Limitations of Prior Work: The mainstream approach for event-based NeRF/GS is "render-twice-and-subtract," where two dense intensity maps \(C(t_1)\) and \(C(t_2)\) are rendered at the start and end of an event slice. The difference \(\Delta C = C(t_2) - C(t_1)\) is then used to fit the per-pixel accumulated event edge map. This paradigm has two fatal flaws: first, it requires two full-pixel dense renderings per sample, slowing down training; second, it falls into a "precision vs. time window" dilemma. If the time window is too short, subtle brightness changes from only a few events are missed; if it is too long, the predicted edge map becomes blurred by motion, losing the fine-grained temporal information events should carry.

Key Challenge: Event streams measure "sparse brightness differences at quasi-continuous times and views," whereas 3DGS renders "absolute intensity maps at specific views and times." These two quantities are physically almost opposite. Forcing a "two-frame subtraction" to approximate events essentially crams temporally dense events into temporally sparse dense renderings, inevitably sacrificing temporal resolution.

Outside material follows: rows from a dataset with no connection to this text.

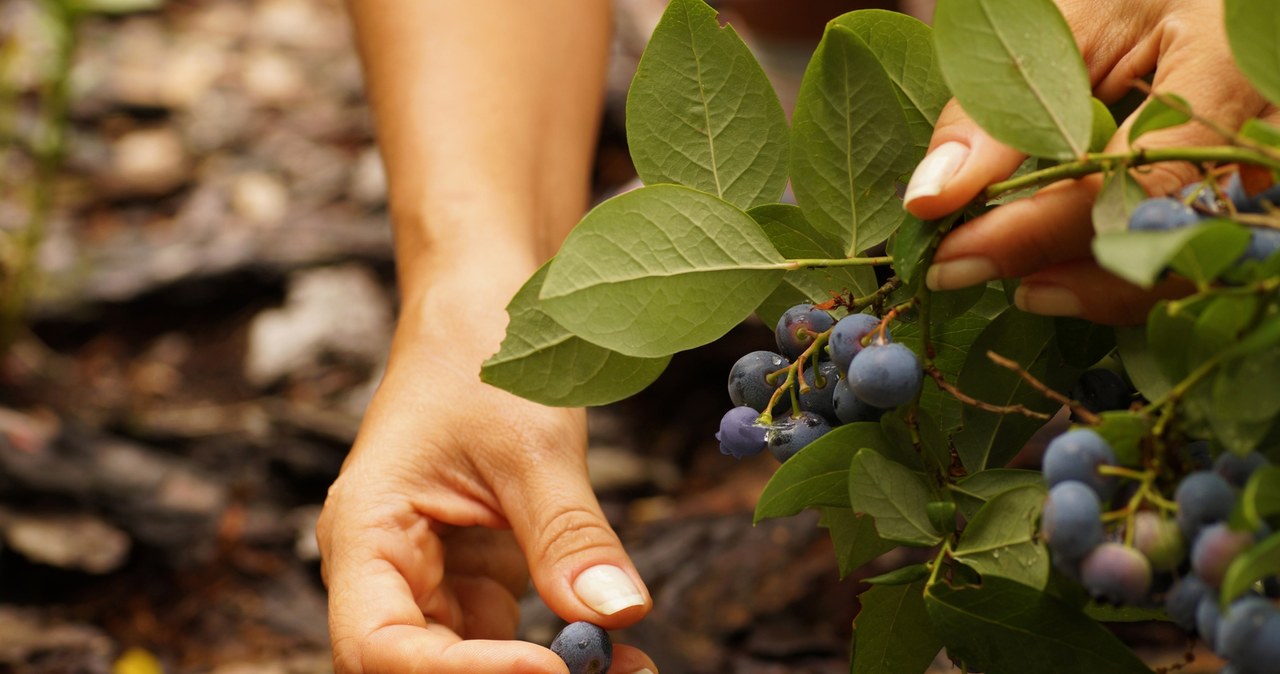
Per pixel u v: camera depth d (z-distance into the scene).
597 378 0.48
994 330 0.48
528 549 0.58
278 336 1.16
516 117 0.69
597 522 0.57
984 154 0.45
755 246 0.47
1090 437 0.41
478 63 0.69
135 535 0.96
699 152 0.49
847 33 0.47
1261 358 0.40
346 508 0.60
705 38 0.48
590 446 1.06
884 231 0.48
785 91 1.33
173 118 1.44
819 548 0.87
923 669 0.50
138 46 1.57
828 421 0.49
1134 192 0.42
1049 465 0.41
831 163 0.48
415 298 0.65
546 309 0.45
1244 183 0.43
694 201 0.46
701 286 0.46
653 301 0.46
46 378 1.12
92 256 1.23
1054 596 0.45
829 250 0.49
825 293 0.50
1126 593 0.41
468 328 0.62
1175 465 0.42
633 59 1.38
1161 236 0.38
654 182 0.49
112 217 1.30
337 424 1.05
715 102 0.49
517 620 0.66
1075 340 0.47
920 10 1.54
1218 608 0.40
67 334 1.18
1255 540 0.40
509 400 0.60
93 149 1.39
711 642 0.82
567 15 0.72
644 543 0.92
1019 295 0.45
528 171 0.68
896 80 0.50
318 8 1.69
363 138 1.41
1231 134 0.41
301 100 1.48
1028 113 0.43
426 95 0.68
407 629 0.56
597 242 0.45
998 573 0.45
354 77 1.52
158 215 1.31
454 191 0.66
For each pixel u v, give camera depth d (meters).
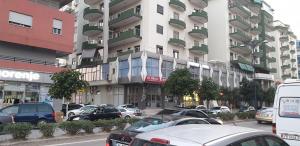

Furthermore, most event 3DGS methods rely on pre-trained video reconstruction models (e.g., E2VID) or depth models for initialization and regularization, limiting flexibility.

Goal: To enable "render-once" dense intensity maps per sample while preserving the high temporal resolution of events, and to completely eliminate reliance on pre-trained priors and COLMAP initialization.

Key Insight: The authors realized that 3DGS rendering involves two quantities with distinct properties: "continuous-time, spatially sparse depth" and "instantaneous, spatially dense intensity." There is no need to use the same dense rendering for both. Decoupling them allows for both high temporal resolution and efficiency.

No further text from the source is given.